PROBLEM DESCRIPTION: A complete answer retypes each of the records below precisely and includes none of the pictures.

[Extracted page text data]
______________________________

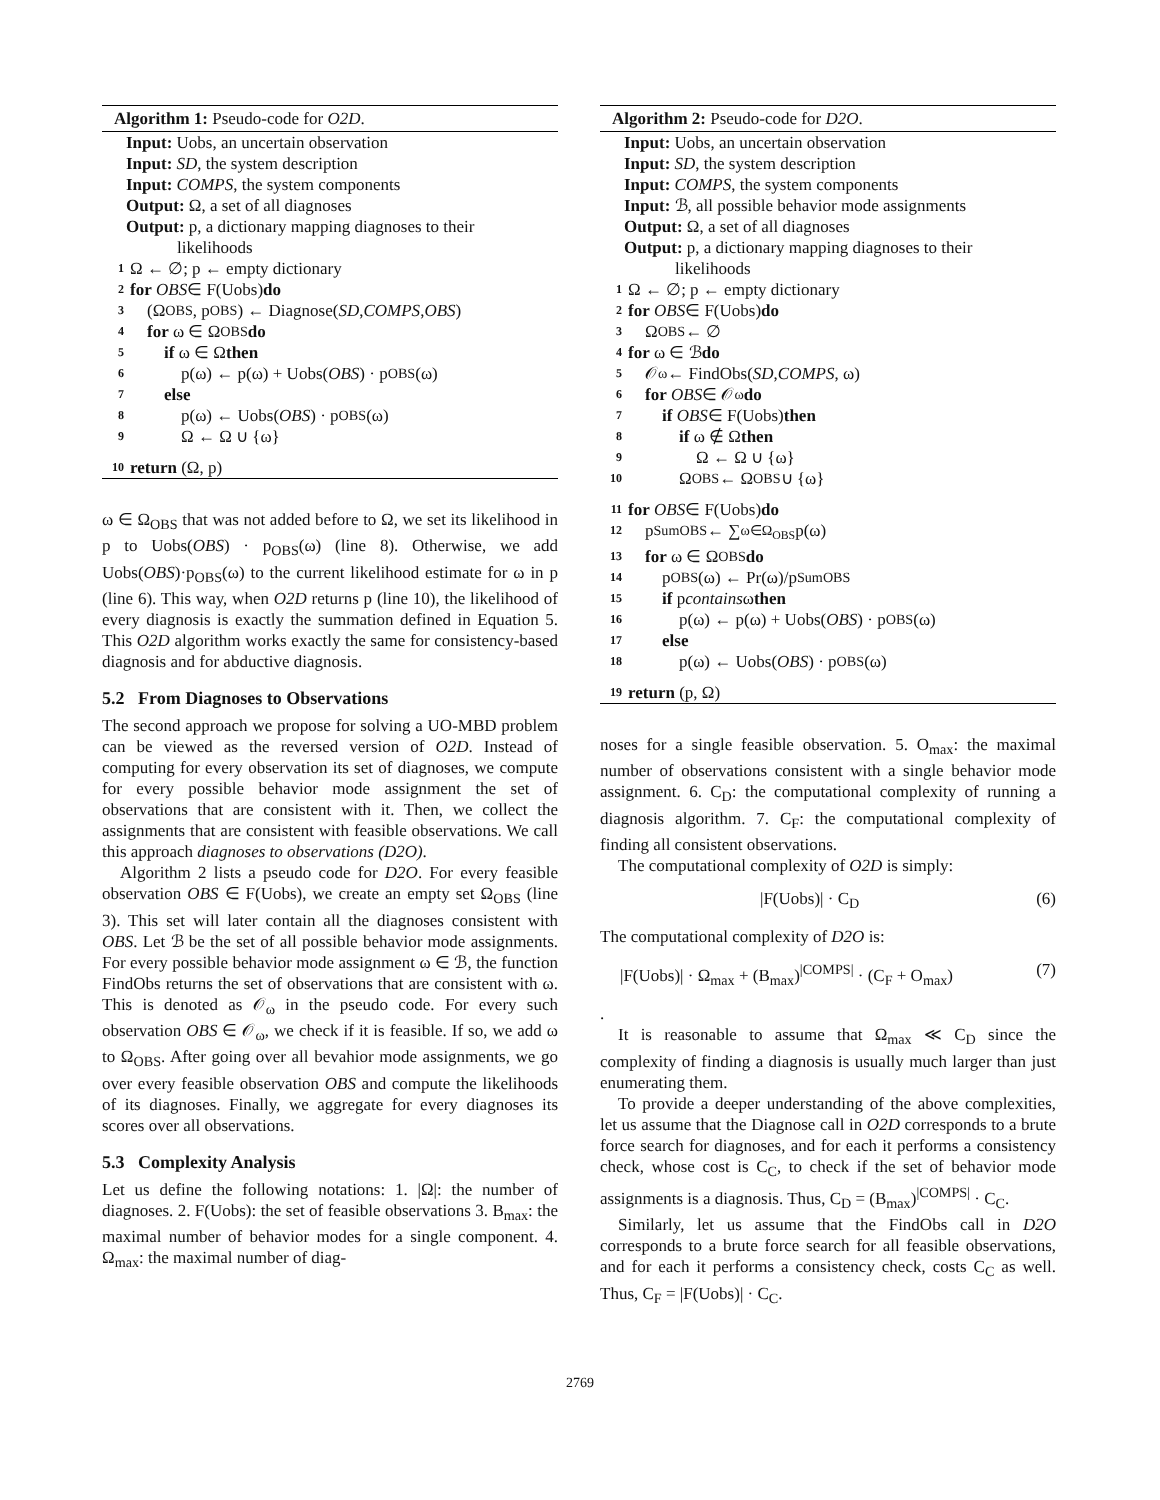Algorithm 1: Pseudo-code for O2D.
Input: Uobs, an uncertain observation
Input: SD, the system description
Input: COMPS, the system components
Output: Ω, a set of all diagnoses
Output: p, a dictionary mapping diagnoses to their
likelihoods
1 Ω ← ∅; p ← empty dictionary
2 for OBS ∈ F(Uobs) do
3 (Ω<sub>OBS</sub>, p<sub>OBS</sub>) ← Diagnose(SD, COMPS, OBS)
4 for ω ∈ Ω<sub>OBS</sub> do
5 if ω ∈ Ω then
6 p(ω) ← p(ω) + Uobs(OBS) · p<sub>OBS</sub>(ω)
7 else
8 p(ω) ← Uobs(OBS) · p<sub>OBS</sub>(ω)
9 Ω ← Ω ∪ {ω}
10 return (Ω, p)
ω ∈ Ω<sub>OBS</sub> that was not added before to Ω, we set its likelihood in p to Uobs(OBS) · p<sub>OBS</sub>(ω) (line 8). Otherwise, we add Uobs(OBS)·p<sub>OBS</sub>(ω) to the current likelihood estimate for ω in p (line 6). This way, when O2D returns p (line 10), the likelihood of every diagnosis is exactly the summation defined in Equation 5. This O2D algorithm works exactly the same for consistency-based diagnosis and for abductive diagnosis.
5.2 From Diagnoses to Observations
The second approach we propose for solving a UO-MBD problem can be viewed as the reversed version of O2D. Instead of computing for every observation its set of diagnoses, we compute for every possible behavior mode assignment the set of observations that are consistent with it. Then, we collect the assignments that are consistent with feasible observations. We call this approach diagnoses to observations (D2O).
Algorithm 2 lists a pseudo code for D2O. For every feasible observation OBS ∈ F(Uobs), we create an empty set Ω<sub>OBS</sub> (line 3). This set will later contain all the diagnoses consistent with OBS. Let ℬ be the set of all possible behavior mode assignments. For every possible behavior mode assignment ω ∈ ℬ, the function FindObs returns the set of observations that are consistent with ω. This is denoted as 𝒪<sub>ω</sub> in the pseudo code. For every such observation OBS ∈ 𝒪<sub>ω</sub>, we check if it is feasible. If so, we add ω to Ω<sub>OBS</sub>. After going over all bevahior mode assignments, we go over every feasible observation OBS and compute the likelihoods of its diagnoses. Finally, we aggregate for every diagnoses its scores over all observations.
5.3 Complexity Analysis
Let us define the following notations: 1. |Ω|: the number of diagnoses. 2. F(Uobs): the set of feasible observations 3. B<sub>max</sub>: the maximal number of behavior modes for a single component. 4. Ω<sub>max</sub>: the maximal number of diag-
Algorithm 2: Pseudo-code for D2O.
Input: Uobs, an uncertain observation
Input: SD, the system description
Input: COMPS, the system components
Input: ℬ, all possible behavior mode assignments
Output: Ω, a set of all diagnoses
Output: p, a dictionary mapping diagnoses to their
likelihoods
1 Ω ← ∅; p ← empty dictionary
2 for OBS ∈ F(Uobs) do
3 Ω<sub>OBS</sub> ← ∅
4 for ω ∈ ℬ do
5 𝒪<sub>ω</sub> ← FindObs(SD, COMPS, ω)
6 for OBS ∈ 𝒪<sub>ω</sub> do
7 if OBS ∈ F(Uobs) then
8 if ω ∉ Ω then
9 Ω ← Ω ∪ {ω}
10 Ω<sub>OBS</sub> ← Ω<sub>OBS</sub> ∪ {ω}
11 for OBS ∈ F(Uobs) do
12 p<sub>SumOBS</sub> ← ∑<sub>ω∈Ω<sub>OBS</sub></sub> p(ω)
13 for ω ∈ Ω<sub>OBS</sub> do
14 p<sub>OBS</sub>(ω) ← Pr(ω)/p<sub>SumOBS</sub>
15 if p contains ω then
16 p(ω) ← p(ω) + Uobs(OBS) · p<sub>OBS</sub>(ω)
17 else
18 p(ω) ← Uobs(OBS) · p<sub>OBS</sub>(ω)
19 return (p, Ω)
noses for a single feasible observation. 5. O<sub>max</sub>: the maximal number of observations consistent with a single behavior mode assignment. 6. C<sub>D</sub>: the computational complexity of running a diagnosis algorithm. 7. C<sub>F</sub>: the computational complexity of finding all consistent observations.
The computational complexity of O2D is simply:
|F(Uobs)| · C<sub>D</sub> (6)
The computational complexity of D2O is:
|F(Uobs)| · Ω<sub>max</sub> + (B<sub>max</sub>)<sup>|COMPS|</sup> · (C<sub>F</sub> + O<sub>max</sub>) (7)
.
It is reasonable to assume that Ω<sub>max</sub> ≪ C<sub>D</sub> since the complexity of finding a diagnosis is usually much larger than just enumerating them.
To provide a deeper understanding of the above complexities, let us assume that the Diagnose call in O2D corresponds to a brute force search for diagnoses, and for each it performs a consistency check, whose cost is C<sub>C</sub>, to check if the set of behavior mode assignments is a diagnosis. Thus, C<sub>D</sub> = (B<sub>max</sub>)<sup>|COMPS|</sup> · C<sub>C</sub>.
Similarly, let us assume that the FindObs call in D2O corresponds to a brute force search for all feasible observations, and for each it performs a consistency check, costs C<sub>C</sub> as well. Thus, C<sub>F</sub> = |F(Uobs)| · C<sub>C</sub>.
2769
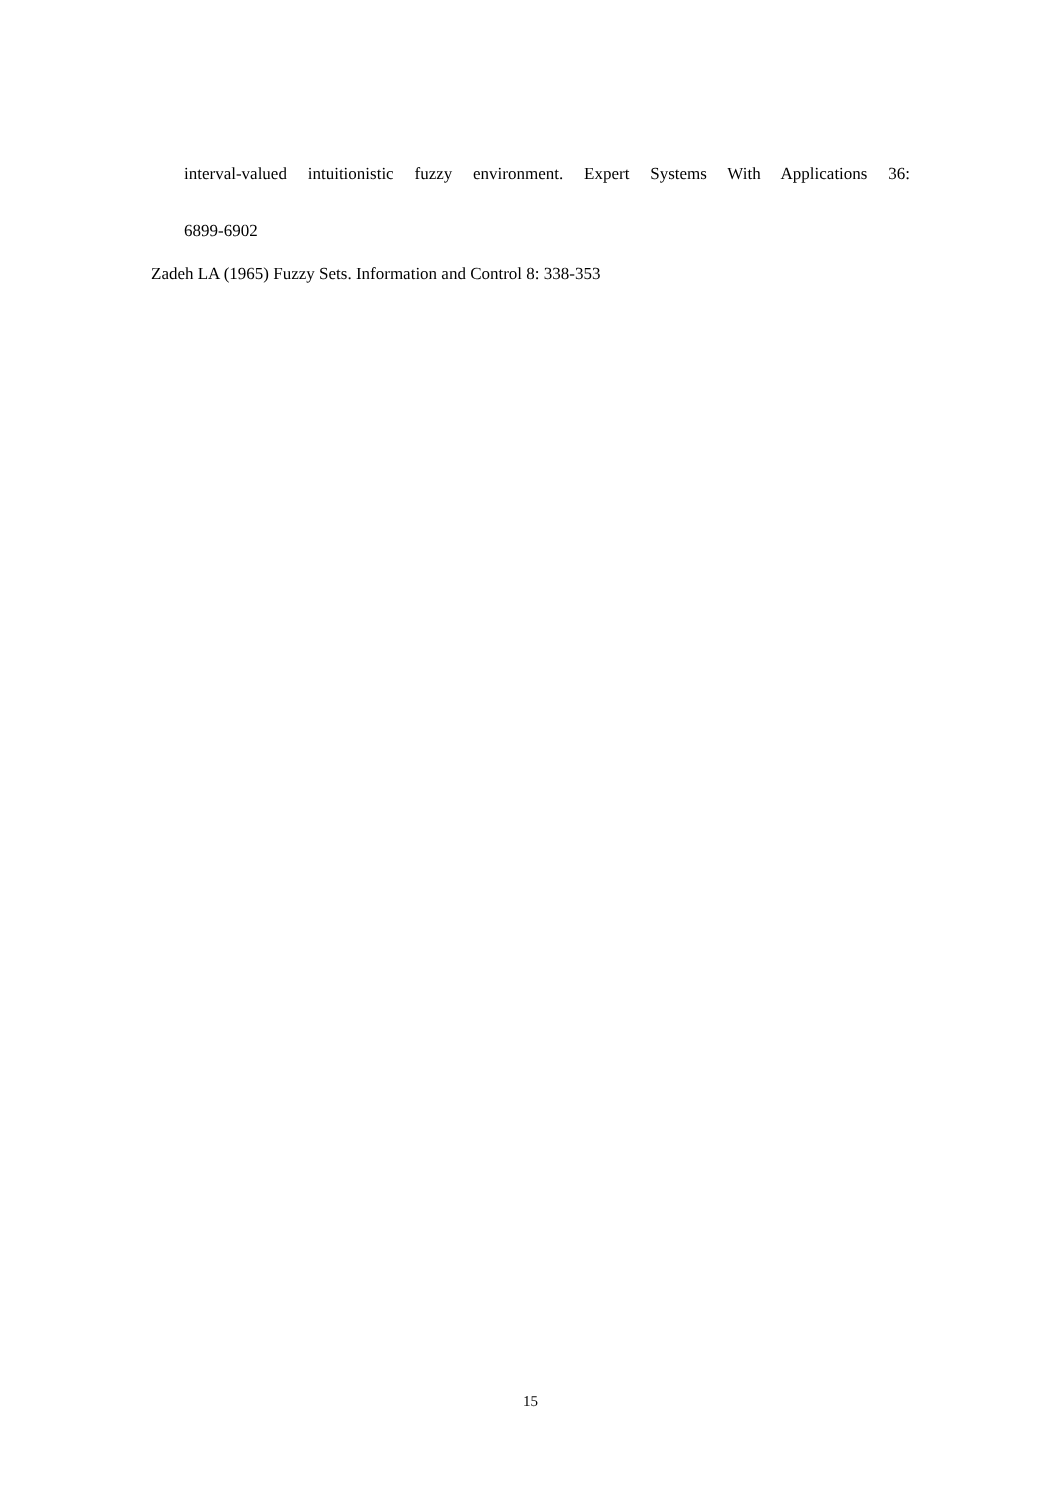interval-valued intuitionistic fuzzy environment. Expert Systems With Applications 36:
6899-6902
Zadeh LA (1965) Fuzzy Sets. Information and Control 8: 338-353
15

______________________________

EXERCISE RESPONSE:
Algorithm 1: Pseudo-code for O2D.
Input: Uobs, an uncertain observation
Input: SD, the system description
Input: COMPS, the system components
Output: Ω, a set of all diagnoses
Output: p, a dictionary mapping diagnoses to their
likelihoods
1 Ω ← ∅; p ← empty dictionary
2 for OBS ∈ F(Uobs) do
3 (Ω<sub>OBS</sub>, p<sub>OBS</sub>) ← Diagnose(SD, COMPS, OBS)
4 for ω ∈ Ω<sub>OBS</sub> do
5 if ω ∈ Ω then
6 p(ω) ← p(ω) + Uobs(OBS) · p<sub>OBS</sub>(ω)
7 else
8 p(ω) ← Uobs(OBS) · p<sub>OBS</sub>(ω)
9 Ω ← Ω ∪ {ω}
10 return (Ω, p)
ω ∈ Ω<sub>OBS</sub> that was not added before to Ω, we set its likelihood in p to Uobs(OBS) · p<sub>OBS</sub>(ω) (line 8). Otherwise, we add Uobs(OBS)·p<sub>OBS</sub>(ω) to the current likelihood estimate for ω in p (line 6). This way, when O2D returns p (line 10), the likelihood of every diagnosis is exactly the summation defined in Equation 5. This O2D algorithm works exactly the same for consistency-based diagnosis and for abductive diagnosis.
5.2 From Diagnoses to Observations
The second approach we propose for solving a UO-MBD problem can be viewed as the reversed version of O2D. Instead of computing for every observation its set of diagnoses, we compute for every possible behavior mode assignment the set of observations that are consistent with it. Then, we collect the assignments that are consistent with feasible observations. We call this approach diagnoses to observations (D2O).
Algorithm 2 lists a pseudo code for D2O. For every feasible observation OBS ∈ F(Uobs), we create an empty set Ω<sub>OBS</sub> (line 3). This set will later contain all the diagnoses consistent with OBS. Let ℬ be the set of all possible behavior mode assignments. For every possible behavior mode assignment ω ∈ ℬ, the function FindObs returns the set of observations that are consistent with ω. This is denoted as 𝒪<sub>ω</sub> in the pseudo code. For every such observation OBS ∈ 𝒪<sub>ω</sub>, we check if it is feasible. If so, we add ω to Ω<sub>OBS</sub>. After going over all bevahior mode assignments, we go over every feasible observation OBS and compute the likelihoods of its diagnoses. Finally, we aggregate for every diagnoses its scores over all observations.
5.3 Complexity Analysis
Let us define the following notations: 1. |Ω|: the number of diagnoses. 2. F(Uobs): the set of feasible observations 3. B<sub>max</sub>: the maximal number of behavior modes for a single component. 4. Ω<sub>max</sub>: the maximal number of diag-
Algorithm 2: Pseudo-code for D2O.
Input: Uobs, an uncertain observation
Input: SD, the system description
Input: COMPS, the system components
Input: ℬ, all possible behavior mode assignments
Output: Ω, a set of all diagnoses
Output: p, a dictionary mapping diagnoses to their
likelihoods
1 Ω ← ∅; p ← empty dictionary
2 for OBS ∈ F(Uobs) do
3 Ω<sub>OBS</sub> ← ∅
4 for ω ∈ ℬ do
5 𝒪<sub>ω</sub> ← FindObs(SD, COMPS, ω)
6 for OBS ∈ 𝒪<sub>ω</sub> do
7 if OBS ∈ F(Uobs) then
8 if ω ∉ Ω then
9 Ω ← Ω ∪ {ω}
10 Ω<sub>OBS</sub> ← Ω<sub>OBS</sub> ∪ {ω}
11 for OBS ∈ F(Uobs) do
12 p<sub>SumOBS</sub> ← ∑<sub>ω∈Ω<sub>OBS</sub></sub> p(ω)
13 for ω ∈ Ω<sub>OBS</sub> do
14 p<sub>OBS</sub>(ω) ← Pr(ω)/p<sub>SumOBS</sub>
15 if p contains ω then
16 p(ω) ← p(ω) + Uobs(OBS) · p<sub>OBS</sub>(ω)
17 else
18 p(ω) ← Uobs(OBS) · p<sub>OBS</sub>(ω)
19 return (p, Ω)
noses for a single feasible observation. 5. O<sub>max</sub>: the maximal number of observations consistent with a single behavior mode assignment. 6. C<sub>D</sub>: the computational complexity of running a diagnosis algorithm. 7. C<sub>F</sub>: the computational complexity of finding all consistent observations.
The computational complexity of O2D is simply:
|F(Uobs)| · C<sub>D</sub> (6)
The computational complexity of D2O is:
|F(Uobs)| · Ω<sub>max</sub> + (B<sub>max</sub>)<sup>|COMPS|</sup> · (C<sub>F</sub> + O<sub>max</sub>) (7)
.
It is reasonable to assume that Ω<sub>max</sub> ≪ C<sub>D</sub> since the complexity of finding a diagnosis is usually much larger than just enumerating them.
To provide a deeper understanding of the above complexities, let us assume that the Diagnose call in O2D corresponds to a brute force search for diagnoses, and for each it performs a consistency check, whose cost is C<sub>C</sub>, to check if the set of behavior mode assignments is a diagnosis. Thus, C<sub>D</sub> = (B<sub>max</sub>)<sup>|COMPS|</sup> · C<sub>C</sub>.
Similarly, let us assume that the FindObs call in D2O corresponds to a brute force search for all feasible observations, and for each it performs a consistency check, costs C<sub>C</sub> as well. Thus, C<sub>F</sub> = |F(Uobs)| · C<sub>C</sub>.
2769
interval-valued intuitionistic fuzzy environment. Expert Systems With Applications 36:
6899-6902
Zadeh LA (1965) Fuzzy Sets. Information and Control 8: 338-353
15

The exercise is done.